Layout: One often overlooked aspect of web design is page layout. There’s a healthy balance that needs to be struck between white space and content, or elements. Too much space can give the impression that the website is unfinished, or something is missing. Content too close or on top of each other can distract a user and make the site more difficult to read. Web 2.0 design components have redefined many of the rules with page layout. More sites are adopting a user-friendly design with simple instructions, larger font and more white space. Take a look at mint.com or icebrrg.com to see examples of Web 2.0 design and excellent use of white space and page layout. One more thing to consider with layout is the placement of elements and the natural progression of the user through the site. Ensure the user experience makes sense and there’s a logical order to the site in terms of activity or information. A good way to do this is to watch a friend or colleague use your site and ask them about their experience.
Rules: There’s a few standards that need to be followed in order to be considered legitimate. First, check your spelling and grammar. Come across as professional, and you’ll be considered the same. Second, check and re-check your links. Make sure every link on your page works, and they lead the user down a logical path. Third, avoid the bells and whistles. Although a Flash intro page and animated gifs may seem like excellent ways to make your site fancy, they detract from the purpose of a page. The rule of thumb is “keep it simple”. Give users reasons to move through your site, and ensure their visual experience is complimentary to your message.

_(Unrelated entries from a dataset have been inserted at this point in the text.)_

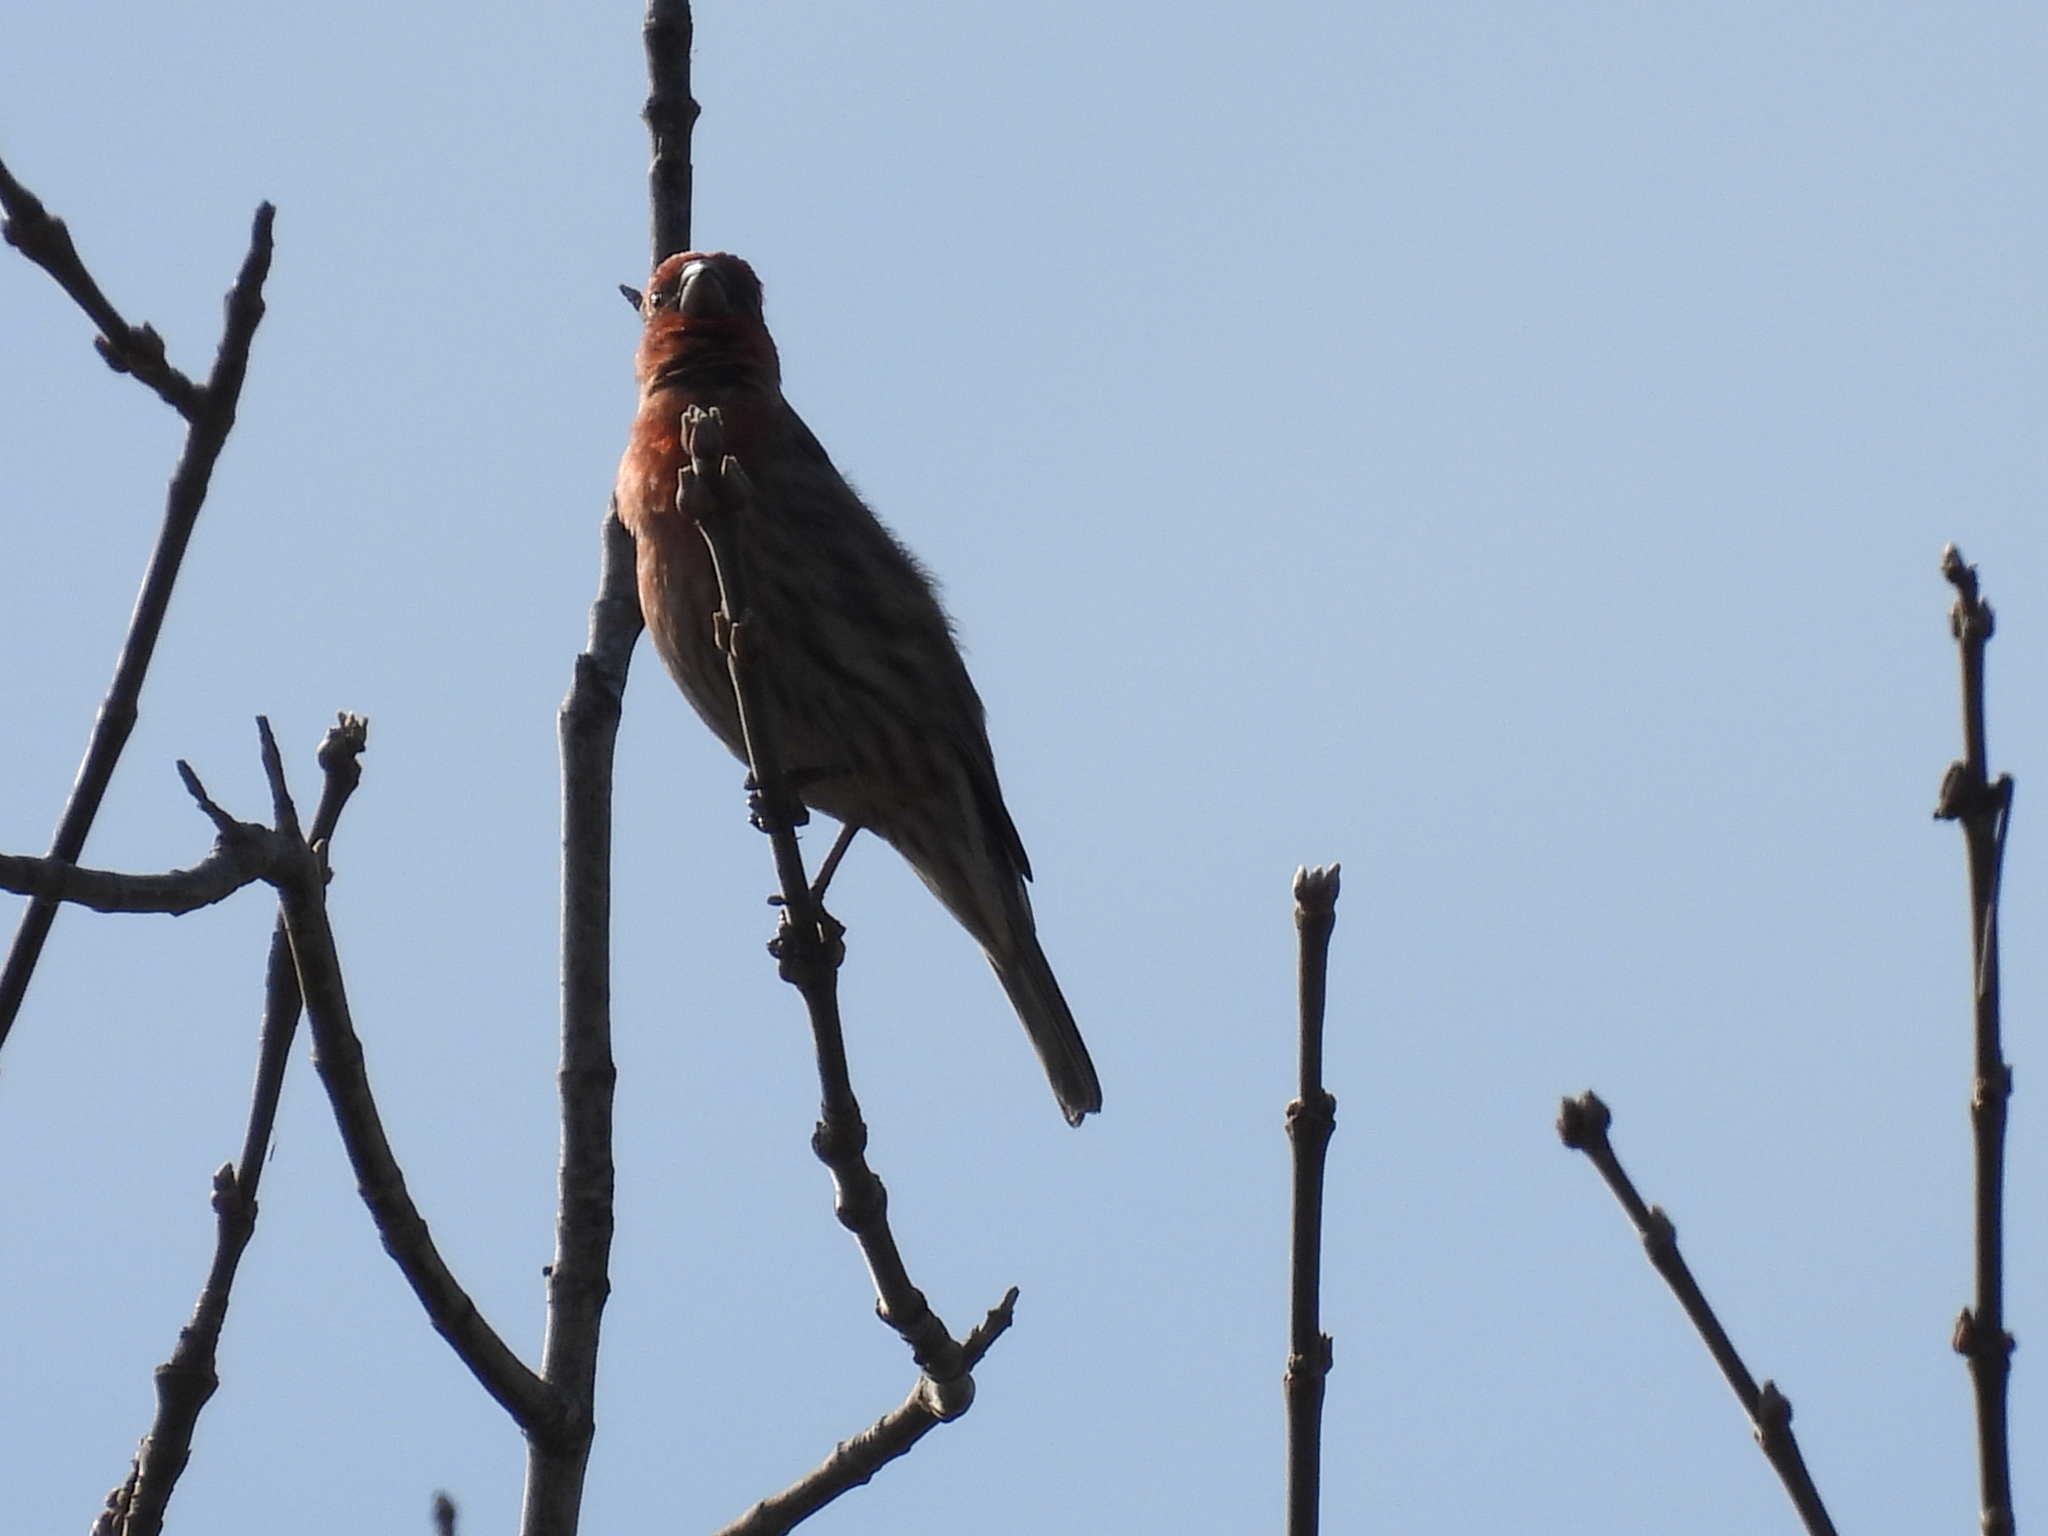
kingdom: Animalia
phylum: Chordata
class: Aves
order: Passeriformes
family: Fringillidae
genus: Haemorhous
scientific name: Haemorhous mexicanus
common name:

I’ve only touched the basic principles of web design here, but it’s good starting point for understanding the concepts that go into designing an effective, user-friendly website. Especially in e-commerce, it’s very important to consider these design aspects and integrate them seemlessly to ensure the opportunity to be successful. Another place to find more detailed information on the principles of design is over at Digital Web Magazine. For now, good luck in getting your design done, or if you’re like me, re-doing what you’ve already done 400 times over in some strange obsessive fashion.